[Text shown — start]

Top-level heading

Point OutWords: A Caregiver-delivered, Computer-Assisted Motor and Communicative Skills Therapy for Autism

Relatore: Matthew Belmonte, Nottingham Trent University
Titolo: Point OutWords: A Caregiver-delivered, Computer-Assisted Motor and Communicative Skills Therapy for Autism 
Dove: Aula VI, via dei Marsi 78
Quando: Venerdi 26 Ottobre 2018, ore 14:00
 
Abstract
Autism is a heterogenous condition, encompassing many different subtypes and presentations.  Of those people with autism who lack communicative speech, some are more skilled at receptive language than their expressive difficulty might suggest.  This disparity between what can be spoken and what can be understood correlates with motor and especially oral motor abilities, and thus may be a consequence of limits to oral motor skill.  Point OutWords, tablet-based software targeted for this motor-impaired subgroup and designed in collaboration with autistic clients and their communication therapists, exploits the autistic fascination with parts and details to motivate attention to learning manual motor and oral motor skills essential for communication.

[Text shown — finish]
[Data extract — start]

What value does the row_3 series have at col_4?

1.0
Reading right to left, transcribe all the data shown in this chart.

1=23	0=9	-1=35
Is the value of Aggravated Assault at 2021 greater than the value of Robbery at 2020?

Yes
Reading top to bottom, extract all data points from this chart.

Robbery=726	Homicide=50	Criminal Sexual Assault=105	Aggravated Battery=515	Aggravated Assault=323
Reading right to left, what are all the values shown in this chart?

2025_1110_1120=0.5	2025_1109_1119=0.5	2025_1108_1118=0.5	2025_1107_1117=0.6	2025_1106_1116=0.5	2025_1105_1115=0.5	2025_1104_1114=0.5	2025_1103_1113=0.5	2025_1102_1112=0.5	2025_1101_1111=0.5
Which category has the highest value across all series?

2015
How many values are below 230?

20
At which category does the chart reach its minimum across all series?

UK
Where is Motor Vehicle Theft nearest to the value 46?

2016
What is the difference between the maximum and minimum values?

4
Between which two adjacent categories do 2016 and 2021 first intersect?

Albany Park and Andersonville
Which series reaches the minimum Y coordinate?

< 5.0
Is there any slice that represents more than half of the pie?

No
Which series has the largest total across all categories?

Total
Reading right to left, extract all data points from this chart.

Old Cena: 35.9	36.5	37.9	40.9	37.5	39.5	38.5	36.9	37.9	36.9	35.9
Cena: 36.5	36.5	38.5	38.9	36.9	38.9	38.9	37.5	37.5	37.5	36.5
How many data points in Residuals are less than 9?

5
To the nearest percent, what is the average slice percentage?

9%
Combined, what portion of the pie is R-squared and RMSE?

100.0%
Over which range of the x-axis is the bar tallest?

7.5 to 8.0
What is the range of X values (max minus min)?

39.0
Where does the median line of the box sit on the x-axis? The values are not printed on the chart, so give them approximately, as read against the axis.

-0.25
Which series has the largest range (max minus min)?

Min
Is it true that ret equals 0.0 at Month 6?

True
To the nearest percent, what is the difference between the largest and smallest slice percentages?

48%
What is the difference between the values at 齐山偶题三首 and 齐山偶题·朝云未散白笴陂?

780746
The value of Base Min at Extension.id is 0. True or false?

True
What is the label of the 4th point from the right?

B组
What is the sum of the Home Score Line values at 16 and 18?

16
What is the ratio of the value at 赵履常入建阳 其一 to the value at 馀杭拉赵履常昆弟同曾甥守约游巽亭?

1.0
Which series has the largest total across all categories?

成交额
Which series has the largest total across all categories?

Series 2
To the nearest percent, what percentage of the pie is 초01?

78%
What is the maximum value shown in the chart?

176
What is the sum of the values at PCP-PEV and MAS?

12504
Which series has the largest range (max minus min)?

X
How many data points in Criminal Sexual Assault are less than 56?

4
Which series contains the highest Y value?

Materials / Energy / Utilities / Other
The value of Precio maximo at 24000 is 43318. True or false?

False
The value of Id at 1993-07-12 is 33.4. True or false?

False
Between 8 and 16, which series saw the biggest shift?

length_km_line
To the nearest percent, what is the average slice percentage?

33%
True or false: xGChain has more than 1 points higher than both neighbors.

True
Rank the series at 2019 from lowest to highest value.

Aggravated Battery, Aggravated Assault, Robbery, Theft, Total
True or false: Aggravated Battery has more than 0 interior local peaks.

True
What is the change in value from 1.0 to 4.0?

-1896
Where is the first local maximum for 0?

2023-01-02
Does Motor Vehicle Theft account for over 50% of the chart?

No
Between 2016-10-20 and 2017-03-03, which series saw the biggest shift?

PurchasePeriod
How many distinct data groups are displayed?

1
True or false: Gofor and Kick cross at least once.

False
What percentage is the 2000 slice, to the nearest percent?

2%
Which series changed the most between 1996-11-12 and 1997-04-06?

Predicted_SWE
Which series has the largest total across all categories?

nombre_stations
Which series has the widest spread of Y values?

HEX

[Data extract — finish]

▸ **Task list**
[A] Decide whether each statement agrees with the Point OutWords seminar announcement. For each, answer yes or no and quote the words of the announcement that decide it.
(i) The talk is held in Aula VI.
(ii) Point OutWords was designed without input from autistic clients.
(iii) The speaker is from Nottingham Trent University.
[B] According to the Point OutWords seminar announcement, what correlates with the disparity between what can be spoken and what can be understood?
[C] Write a continuation of the abstract in the Point OutWords seminar announcement, starting after its last sentence.

▸ **Answers per task**
[A]
(i) Yes: "Dove: Aula VI, via dei Marsi 78"
(ii) No: "designed in collaboration with autistic clients and their communication therapists"
(iii) Yes: "Matthew Belmonte, Nottingham Trent University"

[B] Motor abilities, and especially oral motor abilities.

[C]
Along the way, autistic clients practise pointing and dragging at objects, then pointing at sequences of letters on a keyboard, and even speaking the syllables represented by these letters.  Whereas many teaching and learning strategies adapted from methods for non-autistic people end up working against autistic cognition by asking people with autism to do what they cannot easily do, Point OutWords works with autistic cognition, by beginning from the autistic skill at manipulating parts and details. 
Users progress from Point Mode in which they learn to point and to drag iconic puzzle pieces to assemble whole objects, to Type Mode in which pieces labelled with alphabetic symbols are assembled into wholes by tapping the corresponding symbol on a keyboard.  They thus move from representing objects as sequences of iconic puzzle pieces to representing them as sequences of symbols..  We describe the design of Point OutWords, and of a current randomised controlled trial evaluating it for efficacy via both internal measures of motor interaction and external standard tests and surveys of communicative functioning.